若気の至りが引き起こしたよくある事故と言えばそうなんですが、少し気味が悪いなと思ったのはその男の子以外はみんな無傷だったということです。
人間だけではありません。ピンポイントに助手席だけがベコッと凹んでいて、その他の部分は本当にきれいなまま。まるで、その男の子だけを狙いすましたかのような奇妙な衝突の仕方だったそうです。
それを聞いた私は何故かふとYちゃんの事が気になり友達に彼女の近況を尋ねてみました。
すると、友達はちょっと驚きながらも「Yちゃんはちょうど事故があった日の翌日から学校に来ていないよ…。」と答えたのです。


266 :代理投稿 ◆YJf7AjT32aOX:2013/08/24(土) 05:42:18.64 ID:hqzLBEKk0
(3/3)

結局、放課後の事件と男の子の事故に関係性があったのか、Yちゃんがどうして事故の翌日から学校に来なくなったのかは未だにわかりません。

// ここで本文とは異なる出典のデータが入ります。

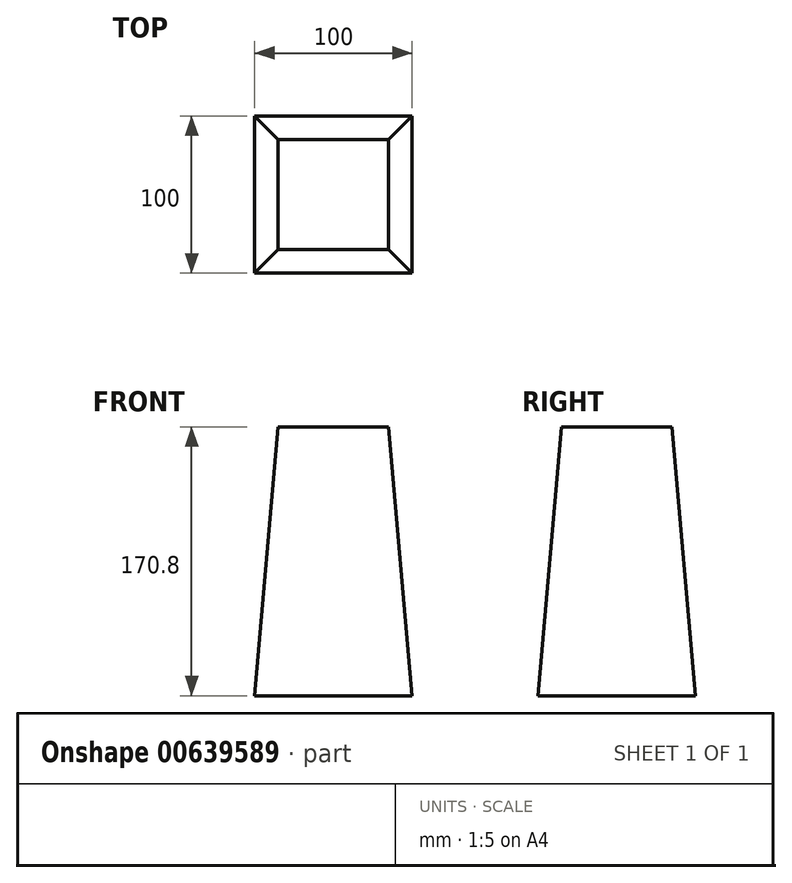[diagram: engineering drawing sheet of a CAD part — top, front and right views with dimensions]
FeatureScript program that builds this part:
annotation { "Feature Type Name" : "Feature", "Feature Type Description" : "" }
export const myFeature = defineFeature(function(context is Context, id is Id, definition is map)
    precondition{}
    {
        {
            var Q0;
            Q0=qCreatedBy(makeId("Top.planeOp"),FACE);
            var sketch = newSketch(context, id + "F0", { "sketchPlane" : qUnion([Q0])});
            skLineSegment(sketch, "E0.bottom", {"start": v(50, 50) * mm, "end": v(-50, 50) * mm});
            skLineSegment(sketch, "E0.top", {"start": v(50, -50) * mm, "end": v(-50, -50) * mm});
            skLineSegment(sketch, "E0.left", {"start": v(50, 50) * mm, "end": v(50, -50) * mm});
            skLineSegment(sketch, "E0.right", {"start": v(-50, 50) * mm, "end": v(-50, -50) * mm});
            skPoint(sketch, "E0.middle", {"position": v(0, 0) * mm});
            skSolve(sketch);
        }
        {
            var Q0;
            Q0 = qSketchRegion(id + "F0", true);
            extrude(context, id + "F1", {"entities" : qUnion([Q0]), "depth" : 74.8 * mm, "offsetDistance" : 25 * mm, "hasDraft" : true, "draftAngle" : 5 * degree, "draftPullDirection" : true});
        }
        {
            var Q0;
            Q0=makeQuery(id+"F1.opExtrude","CAP_FACE",FACE,{"disambiguationData":[OSD([sQuery(id+"F0.wireOp",EDGE,"E0.bottom"),sQuery(id+"F0.wireOp",EDGE,"E0.top"),sQuery(id+"F0.wireOp",EDGE,"E0.left"),sQuery(id+"F0.wireOp",EDGE,"E0.right")])],"isStart":false});
            extrude(context, id + "F2", {"entities" : qUnion([Q0]), "operationType" : NewBodyOperationType.ADD, "depth" : 96 * mm, "offsetDistance" : 25 * mm, "hasDraft" : true, "draftAngle" : 5 * degree, "draftPullDirection" : true});
        }
    });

Yちゃんはあれから一度も登校してこなかったそうですが、精神病院に入院したとか自殺したとか根も葉もない噂が広がるばかりで、誰もYちゃんのその後を知る人はいませんでした。
今でも時々地元の友人に会うと亡くなった男の子の話題が出ることがありますが、私はその度にYちゃんのあの恐ろしい顔が頭をよぎり背筋が少しゾクッとします。
「人を呪わば穴二つ」
私の心配が杞憂であればいいとは思うのですが…。